The European Union and the United States are negotiating a border-security agreement that would give U.S. authorities access to information stored in EU member states’ national databases, including biometric databases, as part of continued participation in the U.S. Visa Waiver Program.
The European Parliamentary Research Service says the agreement would need approval from both the Parliament and the Council. The proposed agreement sits under the U.S. Enhanced Border Security Partnership program (EBSP).
A condition for visa-free travel
The European Data Protection Supervisor (EDPS) said the United States made an EBSP agreement with the Department of Homeland Security a condition for admission to, and continued participation in, the Visa Waiver Program, which lets participating countries’ citizens travel to the U.S. visa-free for up to 90 days for tourism or business.
Adding pressure, the EDPS said the United States has set Dec. 31, 2026, for Visa Waiver Program countries to conclude EBSP agreements. A Council note says DHS is expected to assess compliance with the EBSP requirement as part of continued participation in the program.
Australian records released under freedom of information show the requirement is not confined to Europe.
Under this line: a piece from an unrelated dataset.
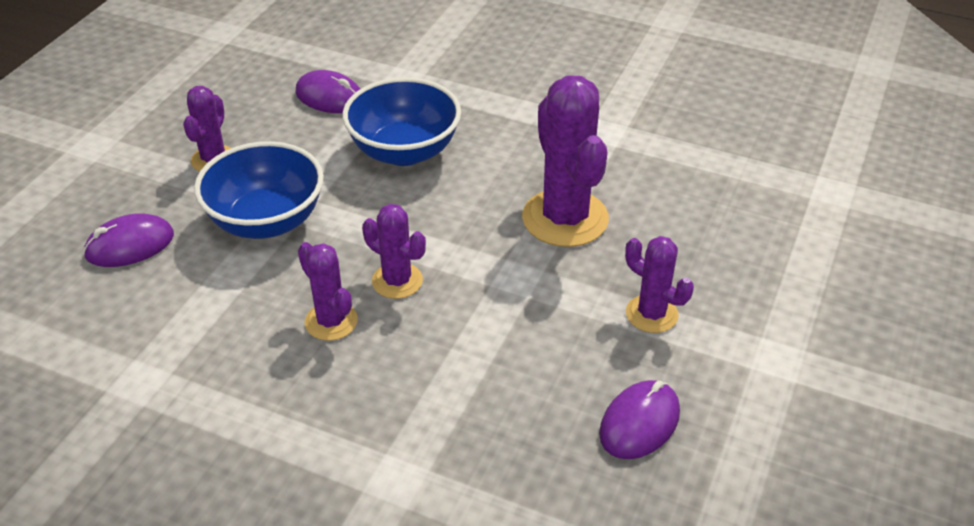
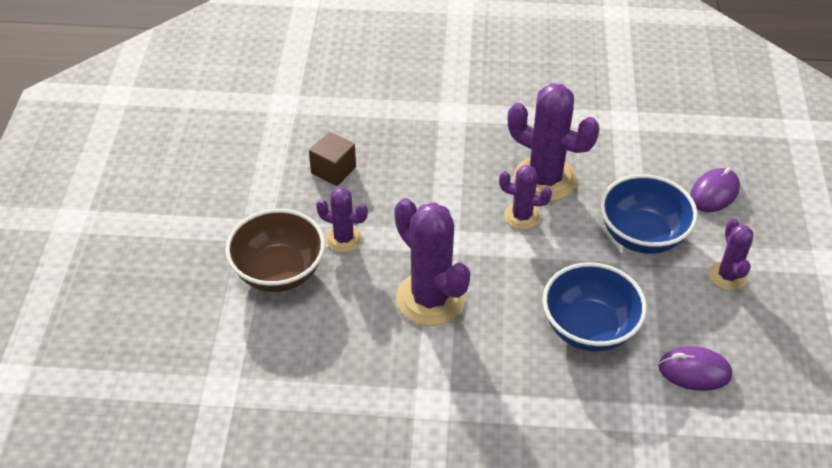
camera: 160 degrees right, 5 degrees up
purple cactus [298,242,358,341] -> purple cactus [508,83,600,202], size x1.81
purple mouse [599,380,680,459] -> brown cube [309,132,356,186]
none -> brown bowl [225,209,325,292]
A February 2026 briefing said DHS introduced EBSP for Visa Waiver Program countries in 2022 and sought access to partner-country biometric records by Dec. 31, 2026.
The scope of data exchange
The EU negotiating directives describe a system based on travel-document identity information and fingerprints. They also allow supplementary information under safeguards, and say exchanges may include citizens, family members and permanent residents where strictly necessary and proportionate for crime or terrorism cases.
The Commission’s annex says the agreement should identify the databases and types of data that would be subject to access, while also requiring purpose limitation, storage limits, accuracy rules, breach safeguards and oversight.
Strict limits on sensitive categories
The same annex allows transfer of special categories of personal data only where strictly necessary and proportionate in individual cases. Those categories include biometric identifiers, genetic data, health and sexuality data, and data revealing race, ethnicity, political opinions, religion or trade-union membership.
The proposed safeguards also prohibit fully automated decisions without human involvement, restrict onward transfers to other U.S. authorities and bar onward transfers to third countries or international organizations.
Where the legal risk sits
The EDPS called the proposed agreement a first for the EU: large-scale sharing of personal data, including biometric data, for border and immigration control by a third country. The EDPS also noted that the Commission recommendation was not accompanied by an impact assessment, despite the expected effect on privacy and data-protection rights.
The EDPS backed a common EU-U.S. structure in principle because it could create Union-level safeguards, but its opinion narrowed the unresolved issues. It urged the Commission and Council to define the personal scope and data categories as tightly as possible, conduct a fundamental rights impact assessment and treat the seriousness of the data sharing as comparable to law-enforcement exchanges.
The EDPS also warned that the directives do not make clear whether supplementary information would be requested in all matches or only in law-enforcement cases.